I began with Anne Lamott’s birds and have come full circle to Jesus’s bird. So let me leave you with one more avian image. Anne Lamott got her title, Imperfect Birds, from a line by the 13th century Persian poet Rumi: “Each has to enter the nest made by the other imperfect bird.” Your education will have been meaningless if it did not open your heart. Because what every world religious tradition agrees on is this: the way through life, the joyous, peaceful, powerful way through life, is by way of the open heart. We’re all imperfect birds, and together we make of life the best we can. As life’s stresses come your way, you will be tempted to close in on yourself and go it alone, seeing others as your adversaries rather than your allies.

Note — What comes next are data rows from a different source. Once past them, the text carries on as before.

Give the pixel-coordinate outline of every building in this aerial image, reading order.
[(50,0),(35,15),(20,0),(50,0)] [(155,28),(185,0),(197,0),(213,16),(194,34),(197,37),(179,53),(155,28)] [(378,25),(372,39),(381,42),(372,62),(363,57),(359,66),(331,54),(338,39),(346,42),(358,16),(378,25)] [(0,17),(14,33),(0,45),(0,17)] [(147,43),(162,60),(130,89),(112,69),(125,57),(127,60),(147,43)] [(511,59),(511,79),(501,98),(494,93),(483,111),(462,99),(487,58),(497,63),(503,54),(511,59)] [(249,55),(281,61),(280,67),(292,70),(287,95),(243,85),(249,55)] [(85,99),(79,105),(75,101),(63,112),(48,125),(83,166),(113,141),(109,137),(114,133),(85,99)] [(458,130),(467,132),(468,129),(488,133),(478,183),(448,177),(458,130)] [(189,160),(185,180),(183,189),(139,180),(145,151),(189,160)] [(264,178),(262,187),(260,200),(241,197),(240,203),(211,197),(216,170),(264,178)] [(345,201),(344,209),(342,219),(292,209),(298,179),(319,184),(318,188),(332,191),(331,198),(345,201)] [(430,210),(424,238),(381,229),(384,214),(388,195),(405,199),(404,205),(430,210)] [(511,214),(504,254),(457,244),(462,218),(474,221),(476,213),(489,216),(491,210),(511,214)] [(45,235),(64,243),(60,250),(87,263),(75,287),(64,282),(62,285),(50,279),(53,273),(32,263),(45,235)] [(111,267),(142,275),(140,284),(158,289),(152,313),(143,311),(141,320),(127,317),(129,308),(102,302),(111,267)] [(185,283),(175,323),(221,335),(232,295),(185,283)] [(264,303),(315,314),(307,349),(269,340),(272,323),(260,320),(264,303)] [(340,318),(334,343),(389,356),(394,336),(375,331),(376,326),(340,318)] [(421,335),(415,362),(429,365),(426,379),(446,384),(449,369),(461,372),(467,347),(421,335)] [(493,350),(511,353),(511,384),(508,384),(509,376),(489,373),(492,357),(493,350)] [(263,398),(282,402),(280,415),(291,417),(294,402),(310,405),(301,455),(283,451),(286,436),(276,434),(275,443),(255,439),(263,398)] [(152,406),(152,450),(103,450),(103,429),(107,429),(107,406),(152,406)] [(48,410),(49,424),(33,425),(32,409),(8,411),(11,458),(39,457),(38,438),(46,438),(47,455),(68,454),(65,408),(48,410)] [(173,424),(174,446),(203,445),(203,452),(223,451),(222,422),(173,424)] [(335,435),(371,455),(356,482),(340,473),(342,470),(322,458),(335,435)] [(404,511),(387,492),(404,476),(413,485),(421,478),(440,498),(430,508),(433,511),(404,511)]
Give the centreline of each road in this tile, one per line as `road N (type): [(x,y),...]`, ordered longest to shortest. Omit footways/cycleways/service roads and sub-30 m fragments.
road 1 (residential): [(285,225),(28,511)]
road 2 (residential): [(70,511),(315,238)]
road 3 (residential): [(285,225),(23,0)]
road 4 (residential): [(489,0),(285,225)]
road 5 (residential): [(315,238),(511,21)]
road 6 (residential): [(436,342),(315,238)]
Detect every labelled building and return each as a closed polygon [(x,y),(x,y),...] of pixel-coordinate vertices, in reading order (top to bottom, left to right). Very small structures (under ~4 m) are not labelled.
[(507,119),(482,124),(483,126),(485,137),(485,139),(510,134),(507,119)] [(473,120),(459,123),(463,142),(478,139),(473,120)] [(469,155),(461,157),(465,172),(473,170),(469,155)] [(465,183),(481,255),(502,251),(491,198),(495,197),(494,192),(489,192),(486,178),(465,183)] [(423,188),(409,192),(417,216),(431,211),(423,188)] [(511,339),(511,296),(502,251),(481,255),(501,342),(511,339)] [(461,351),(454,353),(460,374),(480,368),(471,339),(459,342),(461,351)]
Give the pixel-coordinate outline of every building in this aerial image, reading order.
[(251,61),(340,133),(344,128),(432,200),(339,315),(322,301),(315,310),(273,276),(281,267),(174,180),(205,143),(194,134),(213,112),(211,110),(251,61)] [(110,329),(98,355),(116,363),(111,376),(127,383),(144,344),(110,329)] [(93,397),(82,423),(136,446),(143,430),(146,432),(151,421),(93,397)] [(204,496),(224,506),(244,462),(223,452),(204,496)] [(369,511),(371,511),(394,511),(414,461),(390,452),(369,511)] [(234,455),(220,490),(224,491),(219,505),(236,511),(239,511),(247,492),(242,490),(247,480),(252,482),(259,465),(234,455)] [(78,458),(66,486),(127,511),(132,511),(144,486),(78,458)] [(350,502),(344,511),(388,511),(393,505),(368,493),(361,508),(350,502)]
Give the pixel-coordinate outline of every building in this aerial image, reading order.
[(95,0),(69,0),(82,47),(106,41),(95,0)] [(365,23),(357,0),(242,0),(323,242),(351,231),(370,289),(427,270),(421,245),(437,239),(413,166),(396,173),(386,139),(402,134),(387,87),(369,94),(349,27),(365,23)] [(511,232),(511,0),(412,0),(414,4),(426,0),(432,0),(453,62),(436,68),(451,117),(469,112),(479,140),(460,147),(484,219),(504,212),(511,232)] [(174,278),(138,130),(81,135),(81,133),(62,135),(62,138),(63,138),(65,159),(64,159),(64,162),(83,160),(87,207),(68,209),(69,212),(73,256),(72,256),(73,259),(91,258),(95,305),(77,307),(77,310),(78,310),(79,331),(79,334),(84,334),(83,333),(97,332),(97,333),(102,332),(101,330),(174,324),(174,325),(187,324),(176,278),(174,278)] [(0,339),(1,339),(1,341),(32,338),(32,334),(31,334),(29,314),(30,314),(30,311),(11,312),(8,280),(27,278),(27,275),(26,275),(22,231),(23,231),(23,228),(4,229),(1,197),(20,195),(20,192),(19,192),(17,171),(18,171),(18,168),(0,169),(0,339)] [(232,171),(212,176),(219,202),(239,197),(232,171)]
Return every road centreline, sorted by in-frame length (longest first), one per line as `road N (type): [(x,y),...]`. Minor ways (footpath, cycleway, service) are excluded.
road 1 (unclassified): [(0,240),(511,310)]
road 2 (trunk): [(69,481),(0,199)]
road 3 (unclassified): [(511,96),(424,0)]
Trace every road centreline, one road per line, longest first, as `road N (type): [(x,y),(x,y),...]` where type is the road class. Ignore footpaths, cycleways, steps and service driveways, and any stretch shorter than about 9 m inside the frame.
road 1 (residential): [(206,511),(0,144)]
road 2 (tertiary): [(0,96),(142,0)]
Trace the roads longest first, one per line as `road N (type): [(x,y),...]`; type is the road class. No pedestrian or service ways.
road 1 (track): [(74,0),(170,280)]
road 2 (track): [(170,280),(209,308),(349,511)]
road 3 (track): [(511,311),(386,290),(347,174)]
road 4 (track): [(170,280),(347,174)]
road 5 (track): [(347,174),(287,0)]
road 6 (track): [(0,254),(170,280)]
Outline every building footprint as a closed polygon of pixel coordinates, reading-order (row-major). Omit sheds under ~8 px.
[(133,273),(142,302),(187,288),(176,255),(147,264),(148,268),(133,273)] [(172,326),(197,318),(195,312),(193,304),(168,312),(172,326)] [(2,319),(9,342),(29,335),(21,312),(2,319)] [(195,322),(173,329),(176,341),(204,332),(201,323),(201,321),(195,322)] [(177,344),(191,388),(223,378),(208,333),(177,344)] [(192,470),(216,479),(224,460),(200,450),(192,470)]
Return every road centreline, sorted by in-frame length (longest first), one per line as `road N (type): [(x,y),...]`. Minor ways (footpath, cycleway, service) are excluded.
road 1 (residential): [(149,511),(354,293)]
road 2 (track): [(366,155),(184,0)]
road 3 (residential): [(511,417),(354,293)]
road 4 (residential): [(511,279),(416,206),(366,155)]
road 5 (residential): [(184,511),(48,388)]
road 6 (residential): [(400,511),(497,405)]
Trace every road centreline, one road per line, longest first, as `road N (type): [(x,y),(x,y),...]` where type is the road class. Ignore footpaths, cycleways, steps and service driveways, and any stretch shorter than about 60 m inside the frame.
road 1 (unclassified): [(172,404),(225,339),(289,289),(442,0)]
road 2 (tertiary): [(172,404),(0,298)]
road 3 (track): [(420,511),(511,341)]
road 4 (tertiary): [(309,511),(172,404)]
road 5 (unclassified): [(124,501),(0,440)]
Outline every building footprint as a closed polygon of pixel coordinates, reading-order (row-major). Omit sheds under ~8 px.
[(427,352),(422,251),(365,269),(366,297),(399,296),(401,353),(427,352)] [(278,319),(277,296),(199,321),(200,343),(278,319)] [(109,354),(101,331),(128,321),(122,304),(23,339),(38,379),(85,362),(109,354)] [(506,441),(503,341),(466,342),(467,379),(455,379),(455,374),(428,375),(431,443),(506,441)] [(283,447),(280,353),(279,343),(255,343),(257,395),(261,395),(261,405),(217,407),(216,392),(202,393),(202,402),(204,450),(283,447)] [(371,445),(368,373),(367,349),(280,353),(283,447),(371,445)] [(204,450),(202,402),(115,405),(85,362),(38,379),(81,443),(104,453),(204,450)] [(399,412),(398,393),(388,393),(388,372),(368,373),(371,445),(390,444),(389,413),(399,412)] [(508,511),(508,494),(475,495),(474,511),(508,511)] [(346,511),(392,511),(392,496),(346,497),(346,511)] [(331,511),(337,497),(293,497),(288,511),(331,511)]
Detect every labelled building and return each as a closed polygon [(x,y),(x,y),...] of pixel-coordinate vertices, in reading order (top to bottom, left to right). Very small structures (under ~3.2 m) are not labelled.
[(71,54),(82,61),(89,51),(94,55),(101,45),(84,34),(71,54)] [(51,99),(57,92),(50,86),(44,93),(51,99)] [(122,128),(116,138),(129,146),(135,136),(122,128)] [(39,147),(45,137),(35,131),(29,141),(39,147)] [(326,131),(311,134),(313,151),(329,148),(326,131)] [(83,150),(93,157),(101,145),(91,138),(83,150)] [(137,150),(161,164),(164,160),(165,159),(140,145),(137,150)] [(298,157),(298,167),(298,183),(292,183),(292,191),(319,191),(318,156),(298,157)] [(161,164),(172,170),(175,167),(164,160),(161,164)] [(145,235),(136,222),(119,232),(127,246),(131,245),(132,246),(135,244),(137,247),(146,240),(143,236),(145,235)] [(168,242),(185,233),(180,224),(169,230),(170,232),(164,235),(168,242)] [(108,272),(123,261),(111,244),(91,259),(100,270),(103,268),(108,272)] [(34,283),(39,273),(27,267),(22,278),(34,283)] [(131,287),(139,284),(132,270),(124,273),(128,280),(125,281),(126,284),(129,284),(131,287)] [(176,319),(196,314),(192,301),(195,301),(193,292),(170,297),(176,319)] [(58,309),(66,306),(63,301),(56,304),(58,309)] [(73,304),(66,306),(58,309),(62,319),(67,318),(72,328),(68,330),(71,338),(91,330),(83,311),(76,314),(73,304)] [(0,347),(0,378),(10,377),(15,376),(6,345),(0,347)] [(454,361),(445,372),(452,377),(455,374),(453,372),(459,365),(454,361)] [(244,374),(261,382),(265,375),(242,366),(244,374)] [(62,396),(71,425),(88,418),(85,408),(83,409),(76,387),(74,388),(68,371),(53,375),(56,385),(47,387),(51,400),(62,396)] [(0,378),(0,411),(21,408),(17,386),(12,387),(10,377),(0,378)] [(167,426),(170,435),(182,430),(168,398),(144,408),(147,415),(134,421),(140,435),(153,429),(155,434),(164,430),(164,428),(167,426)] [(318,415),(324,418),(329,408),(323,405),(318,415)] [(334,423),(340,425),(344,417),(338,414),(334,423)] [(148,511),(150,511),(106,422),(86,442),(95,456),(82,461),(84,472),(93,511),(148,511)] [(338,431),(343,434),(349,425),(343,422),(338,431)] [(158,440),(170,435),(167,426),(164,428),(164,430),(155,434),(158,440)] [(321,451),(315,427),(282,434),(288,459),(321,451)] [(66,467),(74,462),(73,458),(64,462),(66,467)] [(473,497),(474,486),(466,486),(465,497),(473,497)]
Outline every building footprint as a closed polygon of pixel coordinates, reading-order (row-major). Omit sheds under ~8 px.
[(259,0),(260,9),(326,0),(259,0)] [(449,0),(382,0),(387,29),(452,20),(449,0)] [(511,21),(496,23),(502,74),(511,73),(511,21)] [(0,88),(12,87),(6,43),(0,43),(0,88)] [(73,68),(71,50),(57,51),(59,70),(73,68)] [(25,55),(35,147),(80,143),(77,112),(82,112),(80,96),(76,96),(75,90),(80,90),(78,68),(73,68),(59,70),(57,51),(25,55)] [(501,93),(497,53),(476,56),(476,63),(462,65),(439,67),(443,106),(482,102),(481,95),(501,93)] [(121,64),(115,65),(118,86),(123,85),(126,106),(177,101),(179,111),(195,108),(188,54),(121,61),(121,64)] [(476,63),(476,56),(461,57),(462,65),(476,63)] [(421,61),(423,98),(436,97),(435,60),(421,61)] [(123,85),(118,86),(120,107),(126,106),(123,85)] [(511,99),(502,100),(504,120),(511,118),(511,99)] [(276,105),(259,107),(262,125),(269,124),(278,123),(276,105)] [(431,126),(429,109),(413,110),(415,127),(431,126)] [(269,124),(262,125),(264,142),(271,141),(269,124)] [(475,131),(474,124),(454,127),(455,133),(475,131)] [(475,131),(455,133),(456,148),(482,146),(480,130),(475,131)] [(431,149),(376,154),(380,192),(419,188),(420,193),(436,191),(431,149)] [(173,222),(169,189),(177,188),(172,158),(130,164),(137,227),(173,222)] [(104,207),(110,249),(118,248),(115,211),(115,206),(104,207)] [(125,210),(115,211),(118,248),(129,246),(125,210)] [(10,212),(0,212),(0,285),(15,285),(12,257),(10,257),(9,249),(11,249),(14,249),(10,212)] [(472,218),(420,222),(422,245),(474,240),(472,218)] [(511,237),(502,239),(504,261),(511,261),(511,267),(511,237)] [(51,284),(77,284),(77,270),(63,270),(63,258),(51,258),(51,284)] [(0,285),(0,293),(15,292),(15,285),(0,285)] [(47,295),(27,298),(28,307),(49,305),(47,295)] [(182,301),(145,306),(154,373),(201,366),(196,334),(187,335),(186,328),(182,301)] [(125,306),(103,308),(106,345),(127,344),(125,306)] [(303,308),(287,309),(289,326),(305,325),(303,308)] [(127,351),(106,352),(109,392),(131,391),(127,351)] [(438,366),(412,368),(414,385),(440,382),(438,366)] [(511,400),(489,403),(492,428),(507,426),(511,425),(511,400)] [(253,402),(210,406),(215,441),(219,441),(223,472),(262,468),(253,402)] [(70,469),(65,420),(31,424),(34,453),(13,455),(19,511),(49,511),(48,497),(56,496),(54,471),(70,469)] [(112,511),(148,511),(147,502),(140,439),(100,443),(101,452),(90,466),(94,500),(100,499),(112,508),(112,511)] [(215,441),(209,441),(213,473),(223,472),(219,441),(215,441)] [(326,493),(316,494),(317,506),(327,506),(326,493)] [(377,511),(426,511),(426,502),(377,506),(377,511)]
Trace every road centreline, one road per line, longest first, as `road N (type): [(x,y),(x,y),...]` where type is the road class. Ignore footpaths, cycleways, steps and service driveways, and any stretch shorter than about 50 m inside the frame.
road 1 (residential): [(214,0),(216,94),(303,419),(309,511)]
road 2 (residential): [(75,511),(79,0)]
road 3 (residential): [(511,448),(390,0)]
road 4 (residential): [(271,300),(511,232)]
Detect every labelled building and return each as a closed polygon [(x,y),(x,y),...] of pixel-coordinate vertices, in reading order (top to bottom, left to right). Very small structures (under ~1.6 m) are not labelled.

The whole point of the enterprise that you celebrate today has been to open you another way, the way of the heart, as the key to abundant living. Know and accept yourself as precious and unique. Know and accept that about others, even your parents. Forgive, heal, and bless. Take on and respond to the pain and injustice of the world. All we have to offer each other are the imperfect nests we imperfectly make. There is joy and beauty and hope in that knowledge. With an open mind and an open heart, go forth to love, serve, and change the world. Congratulations and blessings to the class of 2011 and their families.